Coming Full Circle: Sullivan County Agritourism

Text | Erin Vanderberg
Photographs contributed | Frost Valley

Why It Matters
 “People see farms and think, ‘How quaint,’” said Tara Collins, communications director at Watershed Agricultural Council, the office that sponsors the Pure Catskills buy-local branding campaign in six counties including Sullivan. “But if you were to ask people why they visited Sullivan County, most would say the rural character. The value of this is huge and underestimated. By promoting agritourism we are protecting our community’s rural character for the long run.”

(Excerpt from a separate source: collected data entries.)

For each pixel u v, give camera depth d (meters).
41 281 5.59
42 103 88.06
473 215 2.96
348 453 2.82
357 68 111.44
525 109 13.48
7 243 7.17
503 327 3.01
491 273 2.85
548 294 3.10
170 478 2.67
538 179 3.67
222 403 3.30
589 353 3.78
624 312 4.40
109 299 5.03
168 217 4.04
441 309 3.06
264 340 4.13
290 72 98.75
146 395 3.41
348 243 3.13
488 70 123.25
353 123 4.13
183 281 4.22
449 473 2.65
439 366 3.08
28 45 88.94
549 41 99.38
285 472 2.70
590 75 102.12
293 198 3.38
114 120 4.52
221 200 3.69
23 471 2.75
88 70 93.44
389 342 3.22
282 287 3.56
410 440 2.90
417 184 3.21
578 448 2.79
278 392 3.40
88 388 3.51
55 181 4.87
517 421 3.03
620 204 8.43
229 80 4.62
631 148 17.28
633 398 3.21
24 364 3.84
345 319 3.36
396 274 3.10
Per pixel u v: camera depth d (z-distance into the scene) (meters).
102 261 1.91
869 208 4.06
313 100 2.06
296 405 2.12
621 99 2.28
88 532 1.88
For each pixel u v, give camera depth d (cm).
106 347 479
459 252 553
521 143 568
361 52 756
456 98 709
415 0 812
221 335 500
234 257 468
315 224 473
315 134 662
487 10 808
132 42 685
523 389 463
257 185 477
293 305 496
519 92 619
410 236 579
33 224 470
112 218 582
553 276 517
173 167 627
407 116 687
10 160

The Sullivan County Catskills… to the unintiated, those words might conjure up classic images of the Borscht Belt, summer resorts, musical theater and untamed mountain wilderness. But in the beginning, all that was made possible by food.
“Many of the hotels that Sullivan County is famous for started as farms with rooms available,” said Joe Walsh, executive director of the Cornell Cooperative Extension. “Now we’ve come almost full circle.”
Today’s offerings are myriad: poultry, livestock and dairy; farmers’ markets, harvest festivals, greenhouses and U-pick farms; beekeeping, maple syrup production and even small-scale distilleries.
Many of these producers open their doors to visitors as the trend toward agritourism gains popularity and support. Four such agritourism destinations are featured here.
Find the event that’s right for you and get your farm on.

Apple Pond farmstays
The quintessence of agritourism is the farmstay, where guests can enjoy a pastoral environment and homegrown meals while rolling up their sleeves and helping with the chores. Apple Pond Farm and Renewable Energy Center in Callicoon Center is Sullivan County’s principal farmstay destination. Dick Riseling and Sonja Hedlund have been hosting visitors at their organic farm for over 30 years.
According to Hedlund, farmstays are a highlight of their farming experience. “I think it’s wonderful to have visitors,” she said. “Our farm is open to the public because we really enjoy meeting people.”
The pair has a long list of repeat guests, one that stays regularly up to four times a year. They also host interns and World Wide Opportunities on Organic Farms participants (WWOOFers).
Apple Pond an organic farm, powered mostly by renewable energy (horse, wind and solar power, with biodiesel fuel powering the tractor). In addition to their horses, they raise sheep, goats and chickens. They also bake bread, make cheese and craft fiber arts.
“If there is a ‘teachable moment’ here,” said Sonja. “it’s that this is our farm, where we create the lifestyle that we want. We’re not civil servants. We can have real conversations with our guests” about the farm’s practices of energy alternatives and healthy, sustainable food.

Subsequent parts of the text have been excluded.